Comparing the growth of $f\circ g$ and $g\circ f$

Suppose that $g$ satisfies $g(x)>x$ for all $x$, and also that $f$ and $g$ lie in a Hardy field, as suggested by Todd Trimble. (A Hardy Field, called an order of infinity by Hardy is a collection of germs of differentiable functions at $\infty$ that is closed under differentiation and composition, as well as the field operations. In particular, this means that for any Hardy field, $H$, and any $f\ne g\in H$, $f-g\in H\setminus\{0\}$, so that $1/(f-g)\in H$. In particular, $f-g$ is eventually positive, or eventually negative. That is, there is a total ordering on a Hardy field.)

Then I believe there is an extension Hardy field containing $f$, $g$ and a function, $h$ satisfying $h(g(x))=h(x)+1$. That is, $h(x)$ counts how many times you have to apply $g$ to 0 to get to $x$ (think of $\log^* x$).

Assuming the existence of such a Hardy field, there is now an affirmative answer to your question.

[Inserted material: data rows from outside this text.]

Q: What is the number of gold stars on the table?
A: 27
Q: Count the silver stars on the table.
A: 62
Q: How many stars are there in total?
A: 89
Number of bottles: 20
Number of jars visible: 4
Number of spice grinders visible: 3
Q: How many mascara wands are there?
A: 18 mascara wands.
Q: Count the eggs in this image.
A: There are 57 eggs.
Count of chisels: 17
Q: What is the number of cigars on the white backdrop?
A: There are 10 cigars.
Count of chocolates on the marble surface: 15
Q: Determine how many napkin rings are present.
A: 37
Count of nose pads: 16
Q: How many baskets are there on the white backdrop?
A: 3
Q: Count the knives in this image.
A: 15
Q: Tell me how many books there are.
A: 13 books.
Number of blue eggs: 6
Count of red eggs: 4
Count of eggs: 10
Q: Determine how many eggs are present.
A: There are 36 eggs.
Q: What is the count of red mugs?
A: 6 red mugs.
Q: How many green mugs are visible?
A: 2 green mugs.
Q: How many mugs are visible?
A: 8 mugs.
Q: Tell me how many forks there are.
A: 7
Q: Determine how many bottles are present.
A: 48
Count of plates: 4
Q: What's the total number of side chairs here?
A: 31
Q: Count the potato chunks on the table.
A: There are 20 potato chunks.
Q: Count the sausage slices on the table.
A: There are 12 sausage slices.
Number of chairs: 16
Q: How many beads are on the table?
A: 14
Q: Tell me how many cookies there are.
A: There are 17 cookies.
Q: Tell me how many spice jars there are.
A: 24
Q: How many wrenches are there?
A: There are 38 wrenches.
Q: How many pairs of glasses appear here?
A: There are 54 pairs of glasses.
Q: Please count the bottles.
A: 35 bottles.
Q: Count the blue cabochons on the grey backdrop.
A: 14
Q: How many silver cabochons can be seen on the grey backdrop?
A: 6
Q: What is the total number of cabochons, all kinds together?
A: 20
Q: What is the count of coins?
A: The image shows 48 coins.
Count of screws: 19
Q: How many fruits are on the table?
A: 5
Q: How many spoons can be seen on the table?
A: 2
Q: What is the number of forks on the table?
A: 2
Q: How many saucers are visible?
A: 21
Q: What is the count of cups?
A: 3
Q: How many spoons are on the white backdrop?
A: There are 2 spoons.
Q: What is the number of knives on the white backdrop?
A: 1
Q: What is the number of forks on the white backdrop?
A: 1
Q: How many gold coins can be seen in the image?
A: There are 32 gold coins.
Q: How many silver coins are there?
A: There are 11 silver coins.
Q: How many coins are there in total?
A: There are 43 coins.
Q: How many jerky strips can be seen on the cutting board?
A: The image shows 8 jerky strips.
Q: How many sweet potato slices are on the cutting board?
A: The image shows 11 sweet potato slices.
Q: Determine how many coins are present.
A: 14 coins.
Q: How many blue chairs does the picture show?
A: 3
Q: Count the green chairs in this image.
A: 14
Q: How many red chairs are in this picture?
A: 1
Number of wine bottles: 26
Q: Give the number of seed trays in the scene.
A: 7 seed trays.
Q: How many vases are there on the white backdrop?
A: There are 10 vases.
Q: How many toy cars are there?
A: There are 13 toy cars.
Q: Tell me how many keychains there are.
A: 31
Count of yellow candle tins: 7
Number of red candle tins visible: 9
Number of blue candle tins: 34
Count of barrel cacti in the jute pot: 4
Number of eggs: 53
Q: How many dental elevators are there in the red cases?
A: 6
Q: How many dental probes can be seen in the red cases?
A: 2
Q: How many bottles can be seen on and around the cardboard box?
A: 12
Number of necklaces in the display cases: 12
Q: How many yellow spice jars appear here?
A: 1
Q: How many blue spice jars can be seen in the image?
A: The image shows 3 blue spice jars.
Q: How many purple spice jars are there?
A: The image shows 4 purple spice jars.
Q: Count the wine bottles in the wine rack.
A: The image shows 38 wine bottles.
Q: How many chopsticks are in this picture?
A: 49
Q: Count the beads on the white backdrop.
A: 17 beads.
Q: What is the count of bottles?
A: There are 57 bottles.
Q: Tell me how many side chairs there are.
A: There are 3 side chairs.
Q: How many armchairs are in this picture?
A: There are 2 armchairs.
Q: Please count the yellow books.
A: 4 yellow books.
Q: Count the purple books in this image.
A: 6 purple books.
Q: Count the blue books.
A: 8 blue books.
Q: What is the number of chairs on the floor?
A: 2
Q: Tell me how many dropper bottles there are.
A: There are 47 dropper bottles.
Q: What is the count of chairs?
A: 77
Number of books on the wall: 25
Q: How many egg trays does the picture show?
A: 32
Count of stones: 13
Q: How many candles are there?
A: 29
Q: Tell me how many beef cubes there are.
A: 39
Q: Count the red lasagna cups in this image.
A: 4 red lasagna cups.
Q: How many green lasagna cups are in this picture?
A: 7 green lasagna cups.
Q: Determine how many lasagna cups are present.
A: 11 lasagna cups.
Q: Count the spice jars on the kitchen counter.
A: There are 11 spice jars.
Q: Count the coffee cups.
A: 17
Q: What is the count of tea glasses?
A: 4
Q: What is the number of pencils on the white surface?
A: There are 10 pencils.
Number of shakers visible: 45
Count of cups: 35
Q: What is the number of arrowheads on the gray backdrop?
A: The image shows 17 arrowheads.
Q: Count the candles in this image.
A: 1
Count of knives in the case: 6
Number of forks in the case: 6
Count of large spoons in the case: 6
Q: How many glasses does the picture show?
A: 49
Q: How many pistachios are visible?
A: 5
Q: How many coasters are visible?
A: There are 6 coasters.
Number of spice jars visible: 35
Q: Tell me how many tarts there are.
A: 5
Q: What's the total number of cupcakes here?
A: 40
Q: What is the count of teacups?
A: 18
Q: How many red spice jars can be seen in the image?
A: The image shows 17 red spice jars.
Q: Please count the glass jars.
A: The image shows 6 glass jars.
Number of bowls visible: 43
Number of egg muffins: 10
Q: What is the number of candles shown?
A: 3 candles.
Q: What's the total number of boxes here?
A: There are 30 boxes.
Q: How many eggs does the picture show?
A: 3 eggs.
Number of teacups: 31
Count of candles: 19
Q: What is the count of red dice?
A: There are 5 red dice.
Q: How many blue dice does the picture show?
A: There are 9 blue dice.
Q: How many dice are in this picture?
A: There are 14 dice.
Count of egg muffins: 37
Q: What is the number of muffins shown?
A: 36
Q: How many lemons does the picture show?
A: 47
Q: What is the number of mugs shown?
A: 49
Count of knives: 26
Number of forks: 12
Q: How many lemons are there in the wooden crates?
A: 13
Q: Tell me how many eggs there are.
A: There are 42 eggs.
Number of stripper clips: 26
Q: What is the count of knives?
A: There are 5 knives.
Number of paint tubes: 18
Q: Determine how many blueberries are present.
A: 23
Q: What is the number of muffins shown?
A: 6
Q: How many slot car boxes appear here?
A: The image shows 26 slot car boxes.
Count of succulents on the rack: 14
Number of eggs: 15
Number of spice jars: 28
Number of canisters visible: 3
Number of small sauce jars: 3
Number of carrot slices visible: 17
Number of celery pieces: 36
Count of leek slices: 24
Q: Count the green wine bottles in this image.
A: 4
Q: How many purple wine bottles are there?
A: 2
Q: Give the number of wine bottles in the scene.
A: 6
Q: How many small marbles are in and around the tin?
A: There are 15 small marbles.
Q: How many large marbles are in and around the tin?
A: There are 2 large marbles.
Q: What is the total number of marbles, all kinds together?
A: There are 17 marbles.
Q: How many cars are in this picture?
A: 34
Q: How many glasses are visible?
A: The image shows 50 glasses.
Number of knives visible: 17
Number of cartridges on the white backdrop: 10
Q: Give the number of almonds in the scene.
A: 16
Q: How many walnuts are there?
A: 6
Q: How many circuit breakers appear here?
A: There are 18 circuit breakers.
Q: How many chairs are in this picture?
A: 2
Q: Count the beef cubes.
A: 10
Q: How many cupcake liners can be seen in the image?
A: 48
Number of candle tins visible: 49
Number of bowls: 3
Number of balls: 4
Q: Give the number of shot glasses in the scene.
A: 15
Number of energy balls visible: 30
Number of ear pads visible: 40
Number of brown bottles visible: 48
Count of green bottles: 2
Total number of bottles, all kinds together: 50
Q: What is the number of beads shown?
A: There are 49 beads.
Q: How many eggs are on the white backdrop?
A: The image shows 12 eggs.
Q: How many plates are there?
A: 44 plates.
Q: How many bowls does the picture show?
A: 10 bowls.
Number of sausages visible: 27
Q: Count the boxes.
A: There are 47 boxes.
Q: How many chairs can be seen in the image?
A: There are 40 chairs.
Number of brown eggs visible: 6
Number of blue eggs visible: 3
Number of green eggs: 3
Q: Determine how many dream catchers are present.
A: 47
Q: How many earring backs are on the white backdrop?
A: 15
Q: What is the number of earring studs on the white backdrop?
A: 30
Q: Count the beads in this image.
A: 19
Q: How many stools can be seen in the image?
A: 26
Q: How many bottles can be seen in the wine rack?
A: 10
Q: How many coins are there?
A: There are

If you conjugate $g$ by $h$, you obtain $\tilde g:=h\circ g\circ h^{-1}$ is $\tilde g(x)=x+1$. Conjugating $f$ by $h$ also to obtain $\tilde f$, your question is equivalent to asking whether $\tilde f(\tilde g(x))>\tilde g(\tilde f(x))$. That is, whether $\tilde f(x+1)>\tilde f(x)+1$. Notice that both $\tilde f$ and $\tilde g$ belong to the Hardy field.

The condition that $f>g^n$ for all $n$ means that $\tilde f(x)>x+n$ for large $x$, that is $\tilde f(x)-x\to\infty$. In a Hardy field, any function satisfying this satisfies $\tilde f'(x)>1$ for all large $x$. By the mean value theorem, this implies that $\tilde f(x+1)>\tilde f(x)+1$, as required.